- [ESTRATTI DEL MATERIALE]:
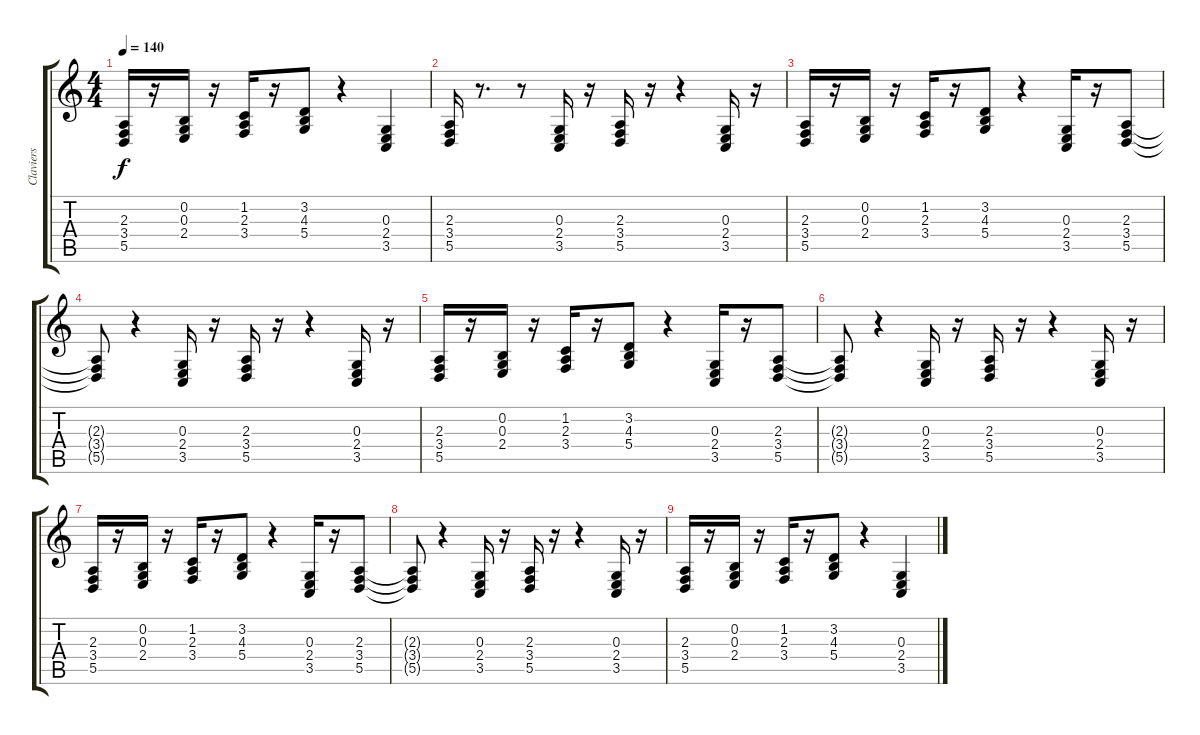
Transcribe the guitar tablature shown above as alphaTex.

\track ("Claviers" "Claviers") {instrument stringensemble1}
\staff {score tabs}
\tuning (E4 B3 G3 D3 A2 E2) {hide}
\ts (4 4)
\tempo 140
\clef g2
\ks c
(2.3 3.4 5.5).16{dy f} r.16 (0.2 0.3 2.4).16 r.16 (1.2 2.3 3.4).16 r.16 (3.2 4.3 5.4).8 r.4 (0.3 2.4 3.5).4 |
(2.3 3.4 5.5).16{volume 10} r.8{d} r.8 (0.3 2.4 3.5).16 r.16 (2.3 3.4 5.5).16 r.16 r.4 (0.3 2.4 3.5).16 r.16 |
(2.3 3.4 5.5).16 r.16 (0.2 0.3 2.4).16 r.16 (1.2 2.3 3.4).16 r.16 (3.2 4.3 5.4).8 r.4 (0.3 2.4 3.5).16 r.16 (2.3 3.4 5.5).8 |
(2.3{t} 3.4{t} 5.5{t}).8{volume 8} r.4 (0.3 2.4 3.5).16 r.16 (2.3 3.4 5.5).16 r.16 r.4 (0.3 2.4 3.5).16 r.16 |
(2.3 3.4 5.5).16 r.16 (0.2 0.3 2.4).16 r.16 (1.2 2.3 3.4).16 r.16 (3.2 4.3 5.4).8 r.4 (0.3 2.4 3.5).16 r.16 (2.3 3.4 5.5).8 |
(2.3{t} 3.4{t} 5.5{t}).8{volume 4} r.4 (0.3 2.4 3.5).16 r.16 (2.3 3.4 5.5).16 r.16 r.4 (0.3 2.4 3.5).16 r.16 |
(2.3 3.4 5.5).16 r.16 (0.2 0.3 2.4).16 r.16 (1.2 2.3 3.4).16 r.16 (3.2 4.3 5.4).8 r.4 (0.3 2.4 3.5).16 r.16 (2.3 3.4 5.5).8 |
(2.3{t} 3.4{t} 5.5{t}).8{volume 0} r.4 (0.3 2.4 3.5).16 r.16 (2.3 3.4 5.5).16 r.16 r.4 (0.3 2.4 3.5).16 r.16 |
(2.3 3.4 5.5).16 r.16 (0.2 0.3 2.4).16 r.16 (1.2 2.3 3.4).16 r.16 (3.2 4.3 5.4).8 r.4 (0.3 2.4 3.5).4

==

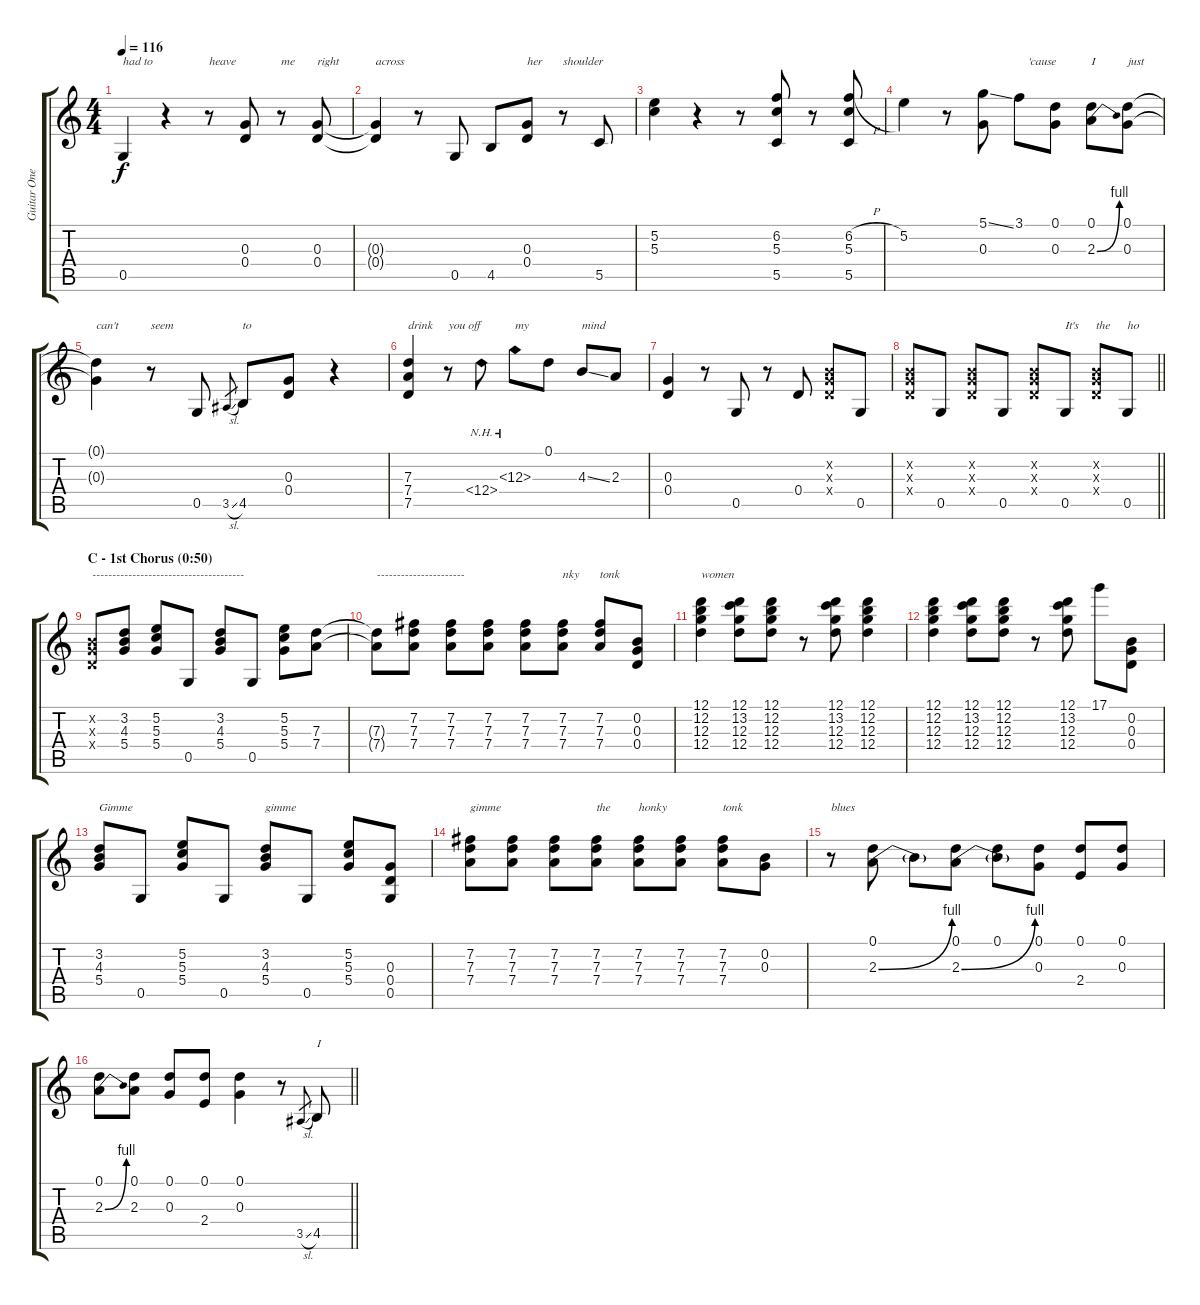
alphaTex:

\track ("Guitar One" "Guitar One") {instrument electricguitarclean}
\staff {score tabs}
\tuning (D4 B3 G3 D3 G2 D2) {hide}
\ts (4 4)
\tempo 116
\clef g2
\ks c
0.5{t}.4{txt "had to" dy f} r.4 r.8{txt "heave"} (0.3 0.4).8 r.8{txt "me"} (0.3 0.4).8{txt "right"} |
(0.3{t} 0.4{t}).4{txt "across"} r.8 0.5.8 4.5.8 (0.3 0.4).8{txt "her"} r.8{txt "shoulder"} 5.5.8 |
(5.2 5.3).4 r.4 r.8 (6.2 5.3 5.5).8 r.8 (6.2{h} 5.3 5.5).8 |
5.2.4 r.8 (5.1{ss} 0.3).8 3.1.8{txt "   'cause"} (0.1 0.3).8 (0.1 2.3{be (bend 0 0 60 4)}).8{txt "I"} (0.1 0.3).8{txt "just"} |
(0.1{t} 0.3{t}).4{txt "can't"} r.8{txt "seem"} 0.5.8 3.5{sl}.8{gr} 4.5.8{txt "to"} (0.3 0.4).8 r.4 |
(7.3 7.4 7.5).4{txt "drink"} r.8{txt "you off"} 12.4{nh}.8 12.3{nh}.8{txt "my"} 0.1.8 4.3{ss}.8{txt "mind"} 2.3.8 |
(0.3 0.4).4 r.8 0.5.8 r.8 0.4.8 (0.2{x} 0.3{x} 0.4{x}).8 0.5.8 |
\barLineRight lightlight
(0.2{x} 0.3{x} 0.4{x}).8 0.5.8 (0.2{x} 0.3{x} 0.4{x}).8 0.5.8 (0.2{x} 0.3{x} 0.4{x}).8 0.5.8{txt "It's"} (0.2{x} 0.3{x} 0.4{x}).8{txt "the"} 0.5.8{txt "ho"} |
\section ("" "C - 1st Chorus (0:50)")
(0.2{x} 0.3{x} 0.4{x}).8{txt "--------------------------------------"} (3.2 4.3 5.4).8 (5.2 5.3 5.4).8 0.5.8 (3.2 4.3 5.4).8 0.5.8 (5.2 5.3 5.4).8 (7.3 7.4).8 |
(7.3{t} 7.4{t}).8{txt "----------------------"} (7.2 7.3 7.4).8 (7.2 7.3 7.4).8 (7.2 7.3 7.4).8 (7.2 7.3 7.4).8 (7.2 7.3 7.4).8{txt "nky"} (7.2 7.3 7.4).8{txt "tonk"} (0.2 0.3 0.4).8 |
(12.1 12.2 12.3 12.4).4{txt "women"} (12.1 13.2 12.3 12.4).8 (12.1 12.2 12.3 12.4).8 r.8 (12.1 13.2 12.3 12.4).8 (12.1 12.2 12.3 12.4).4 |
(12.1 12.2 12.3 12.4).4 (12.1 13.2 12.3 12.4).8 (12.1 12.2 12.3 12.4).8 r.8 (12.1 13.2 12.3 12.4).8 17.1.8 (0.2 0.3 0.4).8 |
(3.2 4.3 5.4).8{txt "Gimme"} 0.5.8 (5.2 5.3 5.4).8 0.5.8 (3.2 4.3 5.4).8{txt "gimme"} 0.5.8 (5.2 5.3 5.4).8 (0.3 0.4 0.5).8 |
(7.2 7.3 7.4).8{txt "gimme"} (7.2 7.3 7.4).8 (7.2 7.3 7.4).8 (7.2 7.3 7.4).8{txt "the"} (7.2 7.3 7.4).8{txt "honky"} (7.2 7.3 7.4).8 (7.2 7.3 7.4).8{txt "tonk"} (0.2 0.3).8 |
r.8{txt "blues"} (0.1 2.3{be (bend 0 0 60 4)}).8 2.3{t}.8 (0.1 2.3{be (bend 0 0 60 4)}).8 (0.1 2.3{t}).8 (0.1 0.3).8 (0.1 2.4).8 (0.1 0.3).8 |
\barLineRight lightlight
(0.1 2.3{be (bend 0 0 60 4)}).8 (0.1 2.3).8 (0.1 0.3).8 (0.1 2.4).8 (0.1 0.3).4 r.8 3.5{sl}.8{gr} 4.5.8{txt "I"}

==

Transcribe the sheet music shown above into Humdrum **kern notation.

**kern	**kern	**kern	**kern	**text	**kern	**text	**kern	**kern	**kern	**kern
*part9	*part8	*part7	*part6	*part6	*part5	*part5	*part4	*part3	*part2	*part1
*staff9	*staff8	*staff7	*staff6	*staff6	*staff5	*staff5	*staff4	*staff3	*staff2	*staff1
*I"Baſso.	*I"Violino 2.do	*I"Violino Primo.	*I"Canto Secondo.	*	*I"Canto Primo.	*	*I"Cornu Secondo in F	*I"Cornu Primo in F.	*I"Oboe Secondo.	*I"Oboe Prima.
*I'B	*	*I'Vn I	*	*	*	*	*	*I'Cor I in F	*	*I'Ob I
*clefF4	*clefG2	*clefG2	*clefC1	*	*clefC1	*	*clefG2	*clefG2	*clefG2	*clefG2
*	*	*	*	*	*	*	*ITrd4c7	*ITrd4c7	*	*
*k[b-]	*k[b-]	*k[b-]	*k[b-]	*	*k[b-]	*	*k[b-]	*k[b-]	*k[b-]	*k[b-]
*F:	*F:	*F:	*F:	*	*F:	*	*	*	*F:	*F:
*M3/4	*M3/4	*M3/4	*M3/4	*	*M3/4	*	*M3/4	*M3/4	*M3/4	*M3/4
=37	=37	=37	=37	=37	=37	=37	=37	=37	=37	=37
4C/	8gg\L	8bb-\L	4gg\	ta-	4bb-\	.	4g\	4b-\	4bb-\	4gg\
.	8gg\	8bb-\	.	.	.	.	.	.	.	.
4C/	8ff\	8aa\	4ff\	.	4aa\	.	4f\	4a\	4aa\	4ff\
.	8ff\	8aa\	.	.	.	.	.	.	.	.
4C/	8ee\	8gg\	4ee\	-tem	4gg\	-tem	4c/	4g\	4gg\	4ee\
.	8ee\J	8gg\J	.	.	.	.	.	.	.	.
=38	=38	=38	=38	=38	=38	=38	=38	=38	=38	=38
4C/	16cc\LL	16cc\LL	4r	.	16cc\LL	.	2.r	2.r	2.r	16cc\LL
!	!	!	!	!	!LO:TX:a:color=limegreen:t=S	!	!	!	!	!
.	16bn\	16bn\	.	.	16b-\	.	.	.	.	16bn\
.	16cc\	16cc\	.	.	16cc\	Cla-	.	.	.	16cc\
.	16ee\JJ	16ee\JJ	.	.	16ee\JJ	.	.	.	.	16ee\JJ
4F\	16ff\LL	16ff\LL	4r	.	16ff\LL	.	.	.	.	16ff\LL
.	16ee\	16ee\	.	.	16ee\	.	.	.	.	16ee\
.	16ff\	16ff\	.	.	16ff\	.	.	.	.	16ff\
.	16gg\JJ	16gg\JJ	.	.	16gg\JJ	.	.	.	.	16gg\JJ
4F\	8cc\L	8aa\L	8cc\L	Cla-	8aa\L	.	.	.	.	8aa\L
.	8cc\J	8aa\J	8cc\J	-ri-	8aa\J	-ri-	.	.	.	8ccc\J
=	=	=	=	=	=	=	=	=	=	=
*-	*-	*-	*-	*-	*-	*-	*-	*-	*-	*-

- [COMPITO SCRITTO]:
Estrai dal materiale qui sopra ogni riga che contiene la parola "bend". Fai attenzione alle maiuscole e alle minuscole.

- [SOLUZIONE COMPLETA]:
5.2.4 r.8 (5.1{ss} 0.3).8 3.1.8{txt "   'cause"} (0.1 0.3).8 (0.1 2.3{be (bend 0 0 60 4)}).8{txt "I"} (0.1 0.3).8{txt "just"} |
r.8{txt "blues"} (0.1 2.3{be (bend 0 0 60 4)}).8 2.3{t}.8 (0.1 2.3{be (bend 0 0 60 4)}).8 (0.1 2.3{t}).8 (0.1 0.3).8 (0.1 2.4).8 (0.1 0.3).8 |
(0.1 2.3{be (bend 0 0 60 4)}).8 (0.1 2.3).8 (0.1 0.3).8 (0.1 2.4).8 (0.1 0.3).4 r.8 3.5{sl}.8{gr} 4.5.8{txt "I"}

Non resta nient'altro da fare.